Lets have more adverts posing as news articles please. Truly excellent work!
Because, after all, if we needed compression technology it's not like us readers could find a company harking it on our own.
Exactly! We're all quite capable of going to our favourite IT news website to find out about new and interesting technologies - we hardly need The Register to tell us about them.
Maybe balesio could make a reader for their new format that isn't a malware nightmare. Saving a bit of rust is nice, but a replacement for reader would be awesome.
PDF differences mostly JPEG 2000 & downsampling
The PDF sample on their website is ~2.45MB.
95% of that is images. They're pretty large, hi resolution (304 dpi) and compressed with the JPEG filter.
In the compressed file from Balesio the images are 200dpi and compressed with the much newer JPEG2000 filter.
Using the "PDF Optimizer" in Acrobat if you use the same settings the file reduces to 426K using low quality for the compression. 82.91% of this file is images.
The Balesio compressed file appear to use similar settings to Acrobat's "low quality". Its file size is 431K. 81.80% of this file is images.

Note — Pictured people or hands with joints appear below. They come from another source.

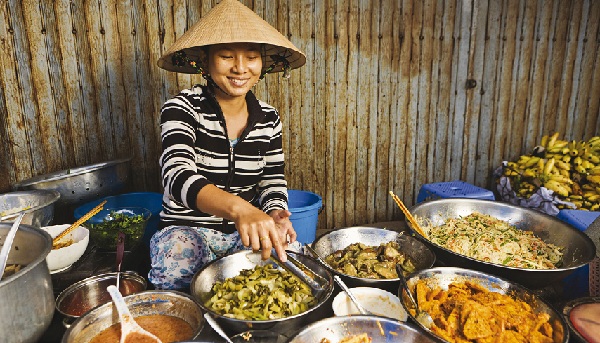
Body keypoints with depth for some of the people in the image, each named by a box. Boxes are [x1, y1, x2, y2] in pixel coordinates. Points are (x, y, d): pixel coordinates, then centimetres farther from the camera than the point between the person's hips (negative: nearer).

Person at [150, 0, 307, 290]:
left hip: (246, 232, 4)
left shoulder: (268, 119, 1)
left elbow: (273, 181, 7)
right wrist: (238, 208, -49)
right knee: (175, 275, -34)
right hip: (187, 229, -3)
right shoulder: (182, 108, -12)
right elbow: (178, 176, -29)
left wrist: (275, 214, -17)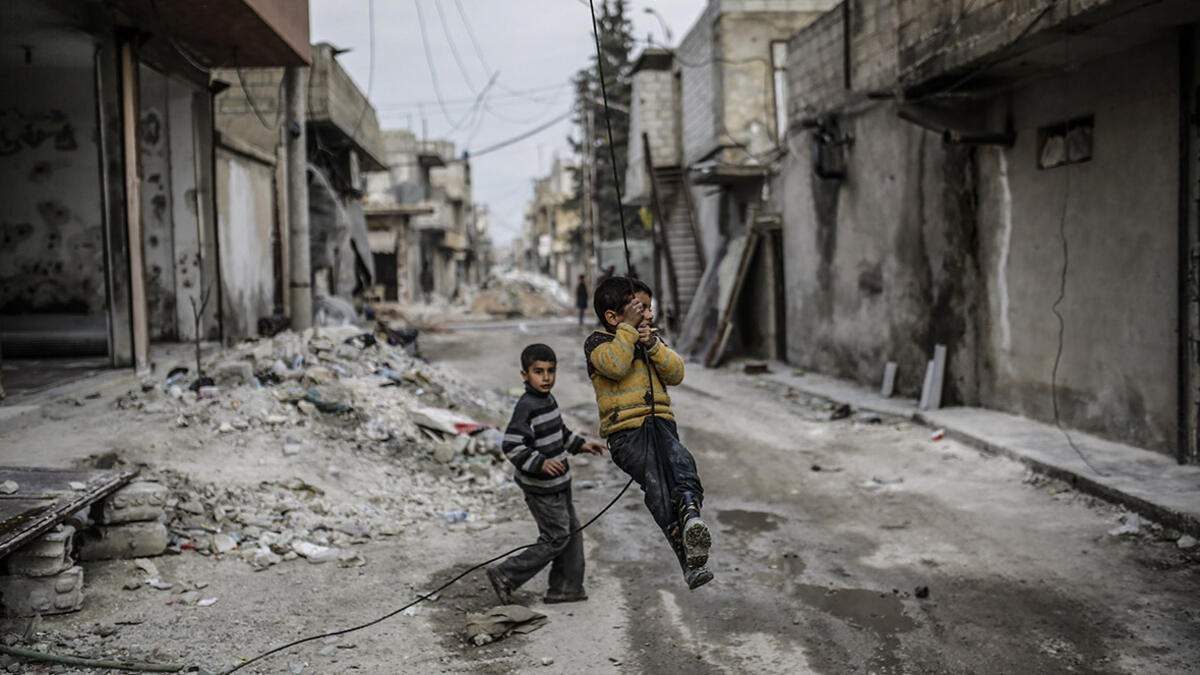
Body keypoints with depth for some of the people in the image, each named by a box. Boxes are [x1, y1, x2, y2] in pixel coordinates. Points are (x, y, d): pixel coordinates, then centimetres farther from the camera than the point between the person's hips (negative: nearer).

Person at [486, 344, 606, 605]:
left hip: (557, 484, 10)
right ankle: (505, 576, 6)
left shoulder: (548, 399, 8)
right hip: (541, 488, -10)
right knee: (555, 538, -3)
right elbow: (511, 446, -28)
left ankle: (566, 588, 26)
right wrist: (540, 463, -37)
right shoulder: (526, 406, -22)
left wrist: (580, 444, 19)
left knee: (572, 531, 15)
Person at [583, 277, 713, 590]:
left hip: (661, 422, 5)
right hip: (625, 429, -5)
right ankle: (689, 561, -42)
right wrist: (629, 327, -9)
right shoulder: (598, 342, 9)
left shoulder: (653, 339, 27)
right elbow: (615, 366, -14)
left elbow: (675, 374, 12)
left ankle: (691, 515, -59)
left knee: (680, 461, -31)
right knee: (655, 480, -30)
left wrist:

Acrobat and Balesio both turn on Object level compression which helps a bit. Balesio do do a bit more than this (eg they join the Contents streams together to save the overhead of the compression filter parameters and the PDF structure around them, and they get rid of the metadata which deliberately includes a blank 2KB block for updates as well as useful document info). Some of these things can also be done by Acrobat.
Of course you need to ensure that your reader works with JPEG2000 and Object streams, so need to be PDF 1.5 compatible at least.
Almost all of the above can be done at the PDF creator time, if using a decent PDF creator application and if the user knows how to use it. And wants to downsample the images and use JPEG2000, which often is not the case.